■ **ASSIGNMENT**
Would you please give every entry again exactly, without the pictures?

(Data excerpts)
#####

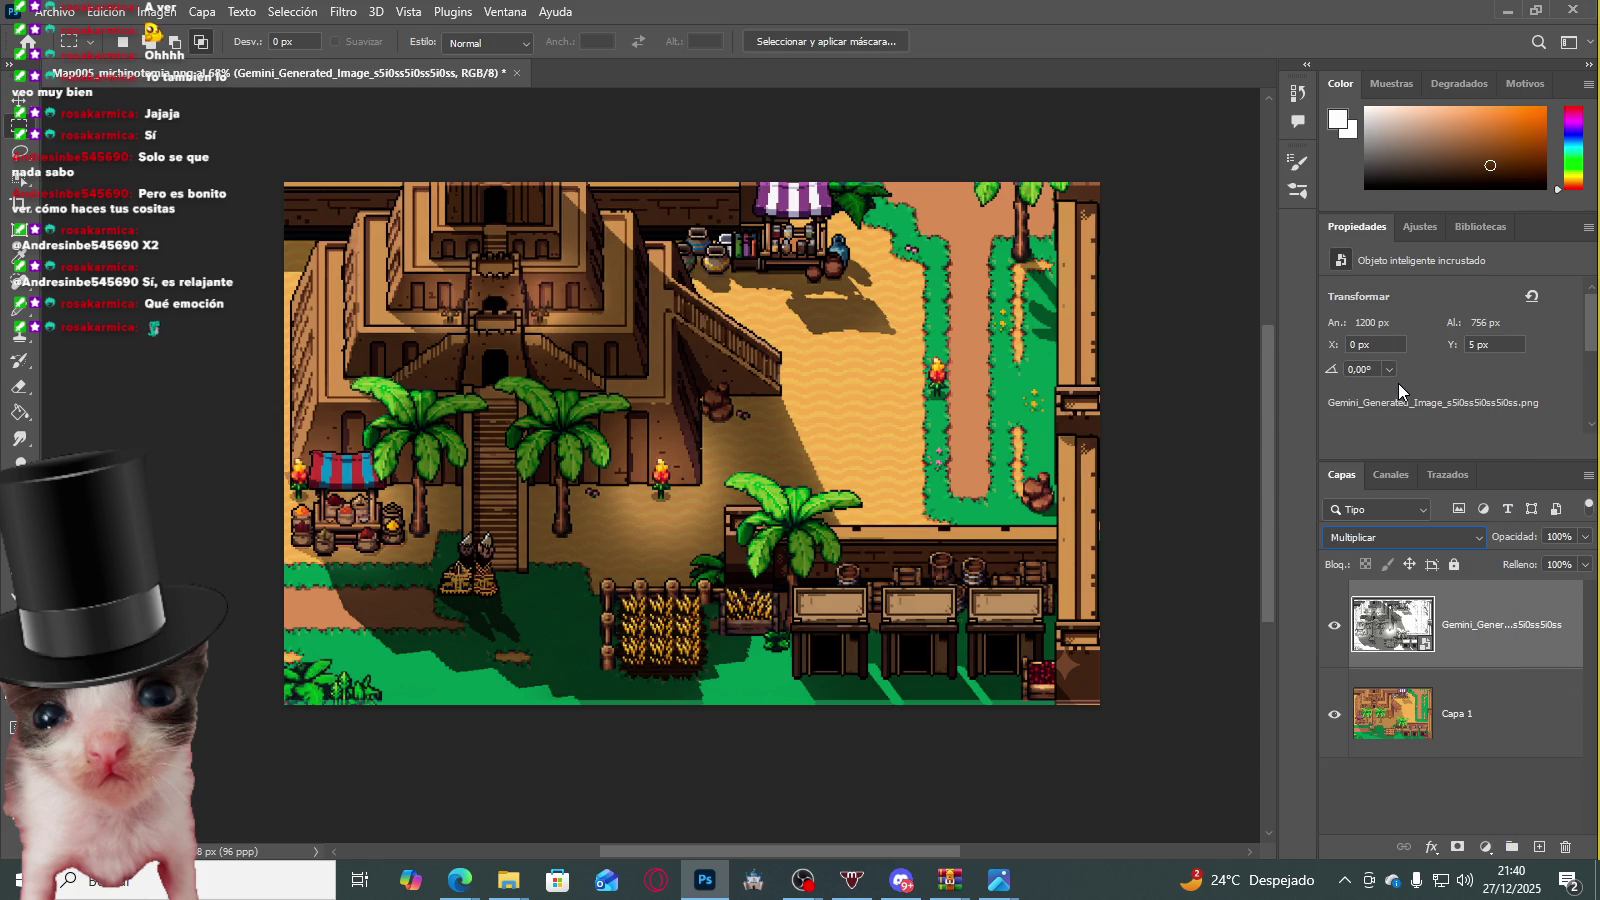
pyautogui.scroll(3, 733, 521)
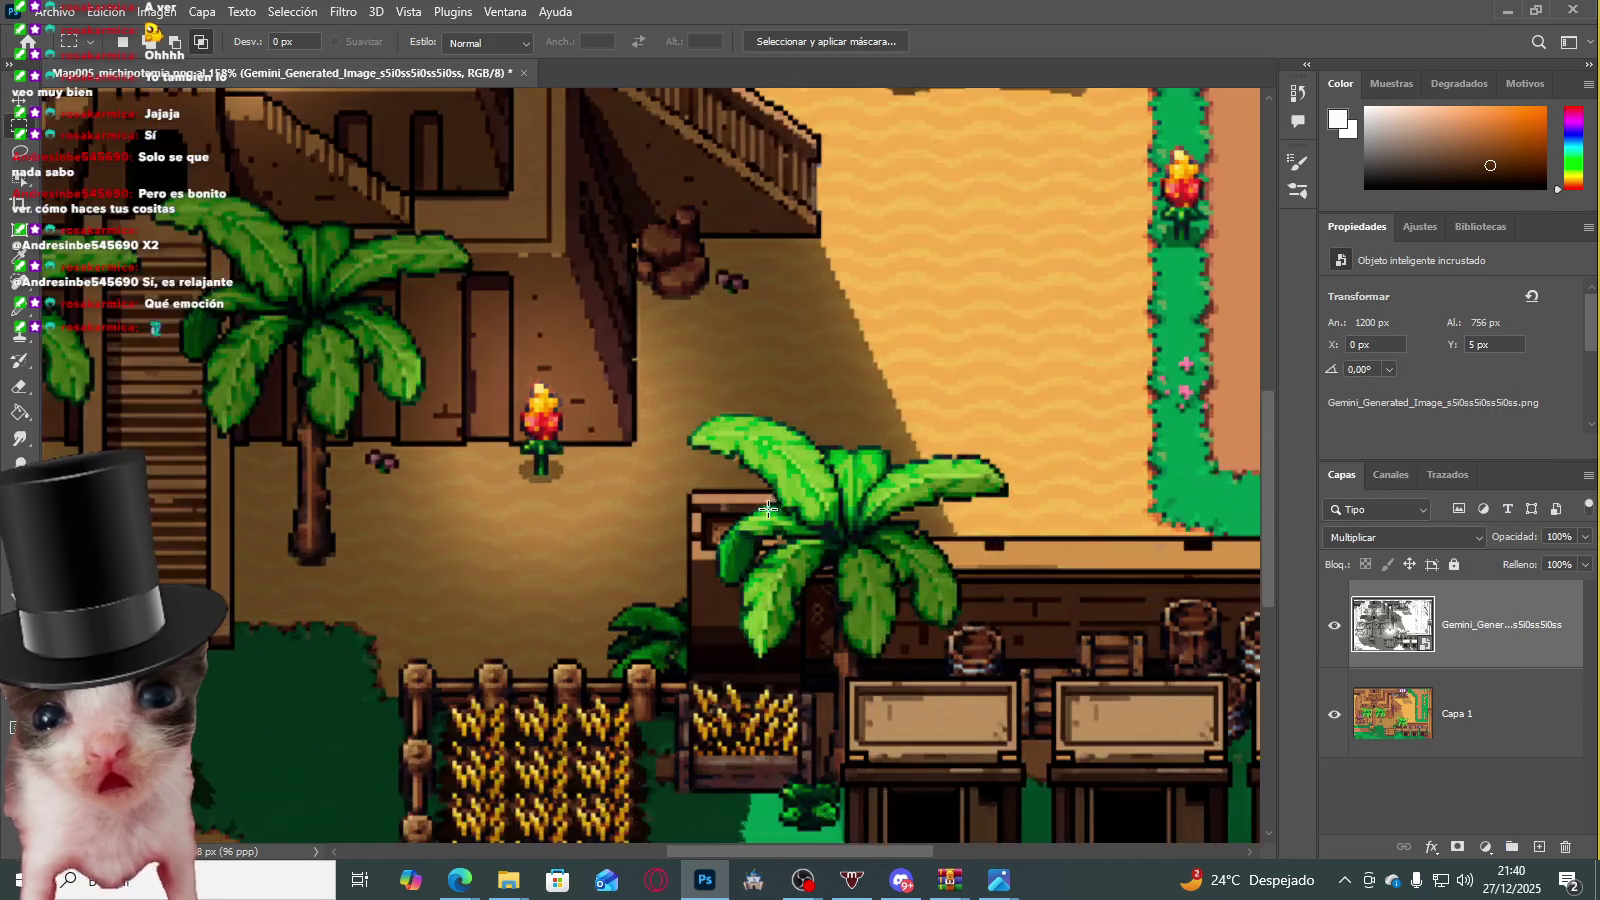
pyautogui.scroll(3, 760, 510)
pyautogui.scroll(3, 800, 495)
pyautogui.scroll(2, 852, 472)
pyautogui.scroll(-2, 793, 368)
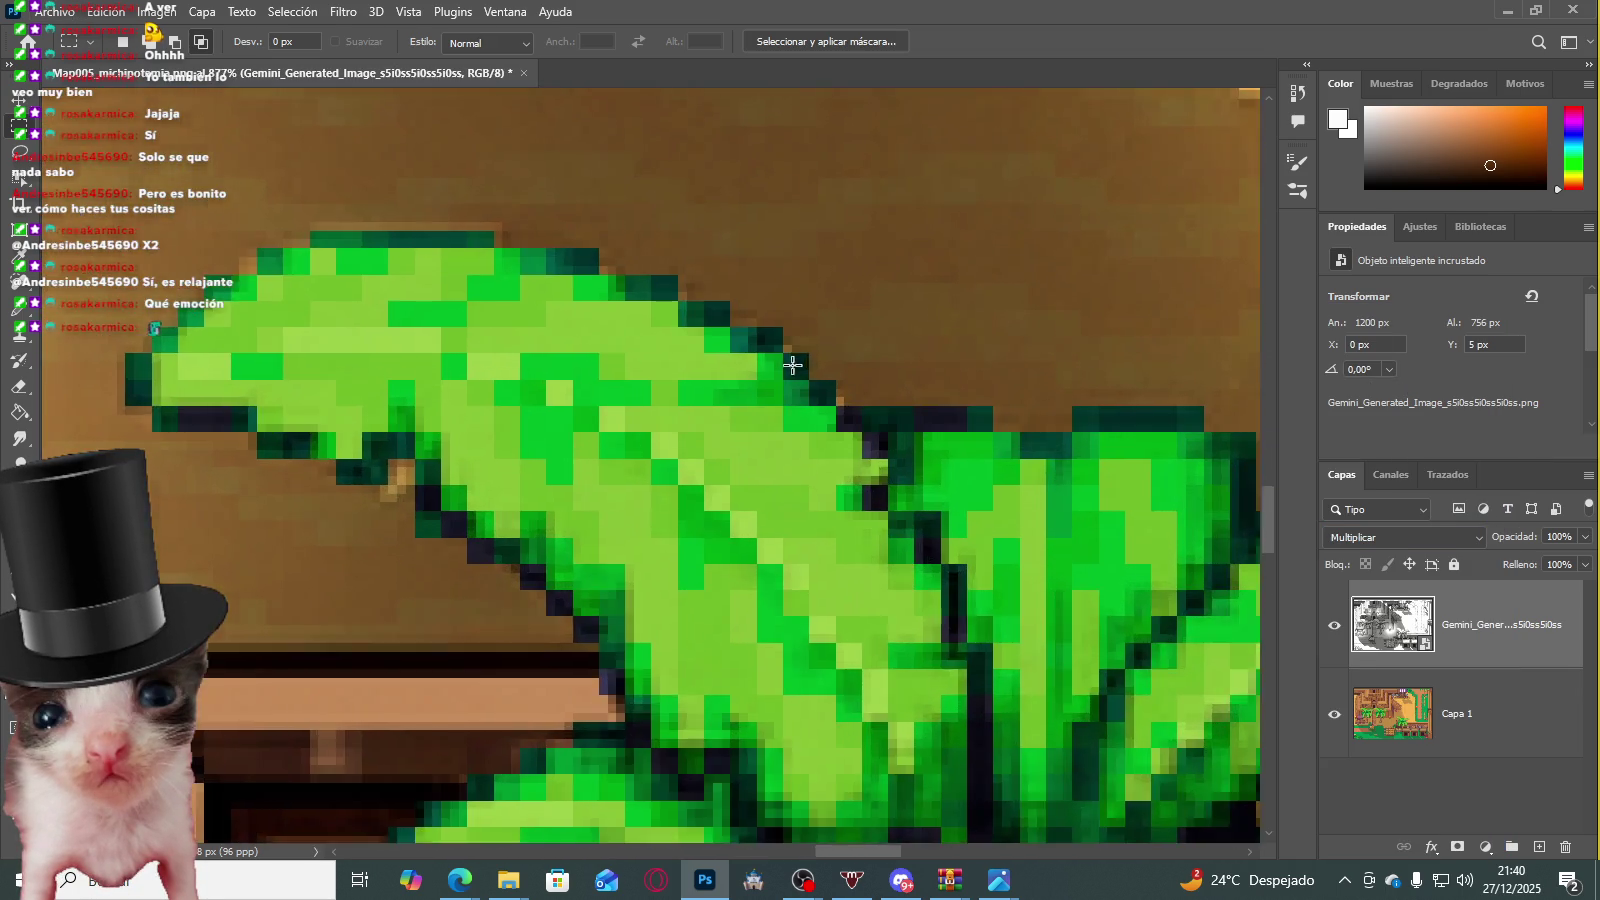
pyautogui.scroll(2, 778, 368)
pyautogui.scroll(-2, 793, 375)
pyautogui.scroll(-1, 794, 385)
pyautogui.scroll(-3, 900, 450)
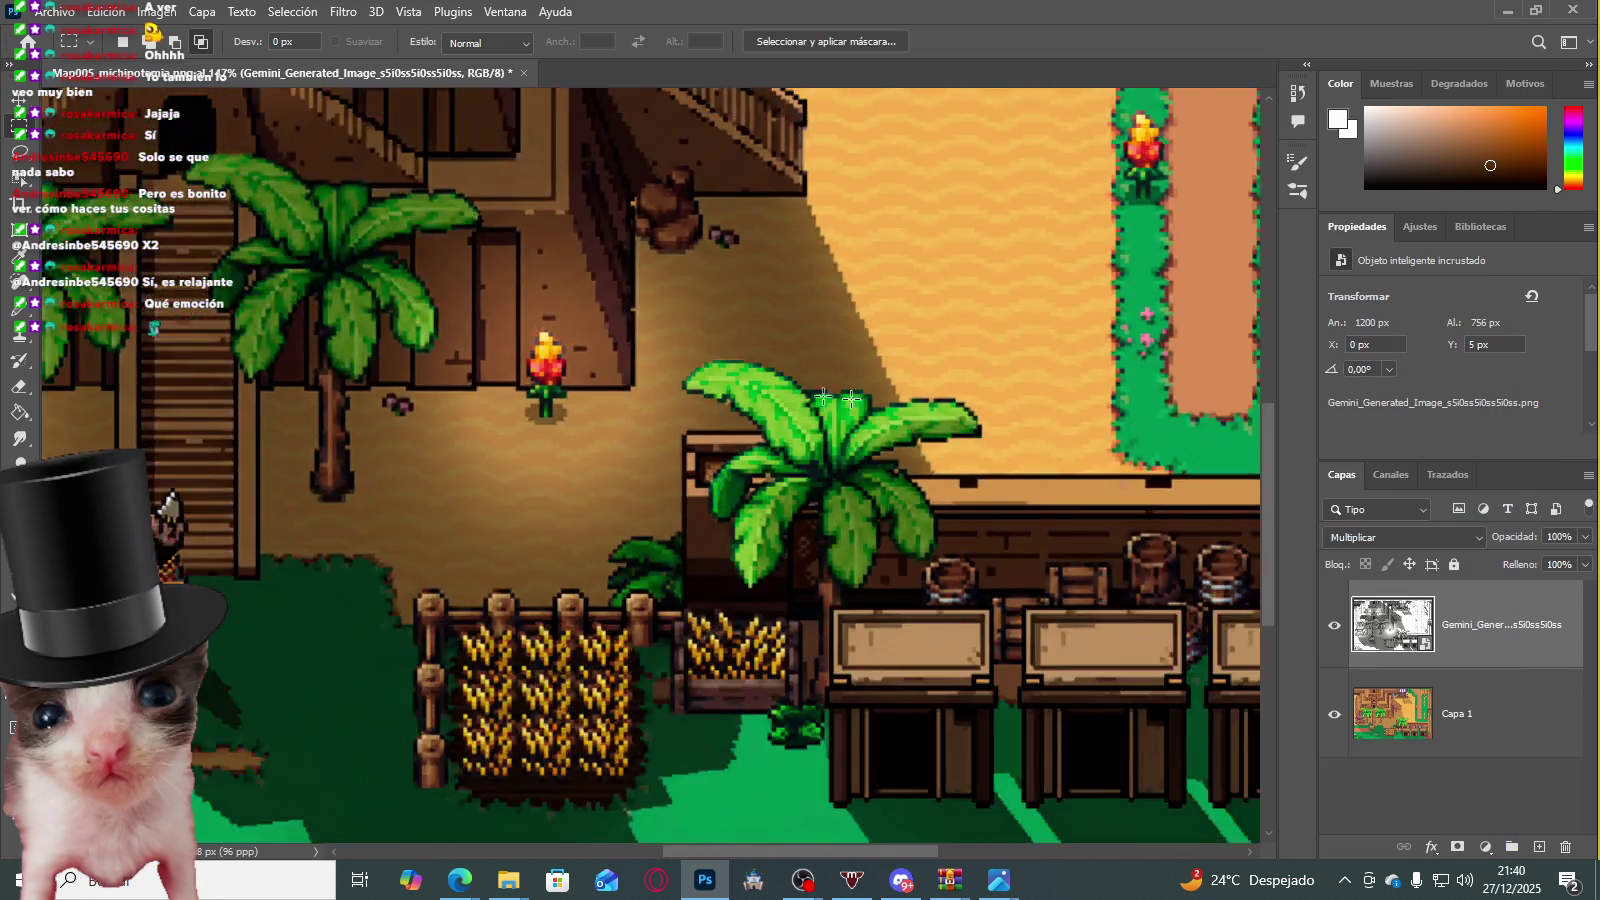
pyautogui.scroll(2, 1030, 535)
pyautogui.scroll(2, 1005, 555)
pyautogui.scroll(2, 1017, 530)
pyautogui.scroll(-1, 1017, 530)
# Step: Select small pixel blocks at the counter and palm edges and dismiss the no-pixels-selected warning
pyautogui.moveTo(985, 502); pyautogui.dragTo(1046, 521)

#####

■ **ANSWER FOR THIS EXERCISE**
pyautogui.scroll(3, 733, 521)
pyautogui.scroll(3, 760, 510)
pyautogui.scroll(3, 800, 495)
pyautogui.scroll(2, 852, 472)
pyautogui.scroll(-2, 793, 368)
pyautogui.scroll(2, 778, 368)
pyautogui.scroll(-2, 793, 375)
pyautogui.scroll(-1, 794, 385)
pyautogui.scroll(-3, 900, 450)
pyautogui.scroll(2, 1030, 535)
pyautogui.scroll(2, 1005, 555)
pyautogui.scroll(2, 1017, 530)
pyautogui.scroll(-1, 1017, 530)
# Step: Select small pixel blocks at the counter and palm edges and dismiss the no-pixels-selected warning
pyautogui.moveTo(985, 502); pyautogui.dragTo(1046, 521)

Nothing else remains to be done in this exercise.